Alberto Mossone, consulente aziendale, titolare della AM & C Marketing, autore del noto libro “Il mondo è cambiato, cambiamo l’Umbria” dal quale ha preso spunto l’iniziativa, ha introdotto il dibattito centrando alcuni dei più seri problemi che riguardano le difficoltà di sviluppo della regione Umbria; tra i principali troviamo che il mondo della politica non conosce il mondo delle imprese mentre le strategie di marketing sono sottovalutate dalla maggioranza degli imprenditori ed a tal proposito spiega: “senza marketing, quello vero, non si va da nessuna parte”.
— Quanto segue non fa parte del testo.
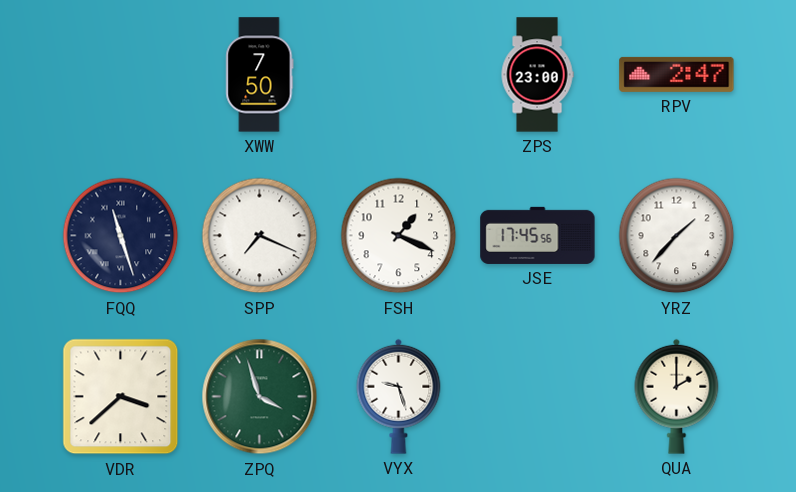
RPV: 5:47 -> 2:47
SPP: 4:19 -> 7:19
Alberto Mossone porta a Palazzo Cesaroni anche i dati pervenuti dalla giornata dell’economia che si è tenuta giovedi u.s. presso la camera di commercio alla quale erano presenti 800 imprese che alla domanda “dove avete destinato gli investimenti?” solo 1/6 ha risposto di aver investito nel marketing, mentre tutti gli altri hanno speso in macchinari e tecnologia. Sembrerebbe che gli imprenditori umbri debbano rovesciare almeno di 180° il proprio modo di fare impresa, poiché davanti alla crisi economica Alberto Mossone parla chiaro: è inutile avere le ultime tecnologie in azienda senza aver fatto prima una promozione intelligente e mirata.

Un’ eccellente panoramica è stata inoltre presentata su cosa fare e cosa non fare per attivare un cambiamento che possa portare sviluppo e benessere alla regione Umbria e tra i punti elencati ritornano anche necessità che dovrebbero fervere da anni, ma che invece sono ancora dentro i cassetti della scrivania di tutte le imprese in mezzo alle cose da fare: “più Umbria, meno campanilismo”; “più internazionalizzazione, meno mercato interno”; più strategia, meno ottica di breve periodo”; “valorizziamo il brand Umbria”; “ più reti d’imprese, meno ATI”; “ più manager, meno familismo”.

Sette nomi importanti della regione Umbria hanno presieduto la tavola rotonda della durata di circa 3 ore e dei quali citiamo solo alcune delle varie cariche che li accompagnano; Sergio Cruciani, consulente di direzione; Anna Rita Fioroni, Senatrice PD; Giorgio Mencaroni, Presidente Camera di Commercio di Perugia, Zefferino Monini, Presidente Monini S.p.a.; Maria Rosi, Consigliera Regionale PDL,; Luigi Rossetti ambito Imprese e Lavoro della Regione Umbria; Federico Zacaglioni, Relazioni Esterne del gruppo T.E.R.N.I. Research.

La discussione, moderata da Sandro Petrollini, docente della Scuola di Giornalismo Radiotelevisivo di Perugia, ha portato alla superficie numerosi problemi del mondo imprenditoriale che ha necessità di risposte rapide, corte e concrete, in contrasto con il mondo politico che con tutta la sua burocrazia non riesce ad essere d’aiuto allo sviluppo economico; Federico Zacaglioni a tal proposito ricorda come il repentino cambiamento delle normative faccia da anticristo alla crescita delle imprese.


Umbria “bucolica” per Luigi Rossetti il cui intervento pone l’accento su un’ Umbria molto attenta alla salvaguardia delle proprie bellezze naturali ma che raramente riesce a svilupparsi oltre la piccola impresa familiare.
“Cavallo di Battaglia dell’Umbria”, ricorda Maria Rosi e tutti sono d’accordo “resta comunque il turismo”; è soprattutto sul turismo dunque che bisogna puntare per costruire il benessere della regione e “fare sistema” è la linea guida che la tavola consiglia alle imprese del territorio per svilupparsi all’interno del mercato italiano ed europeo.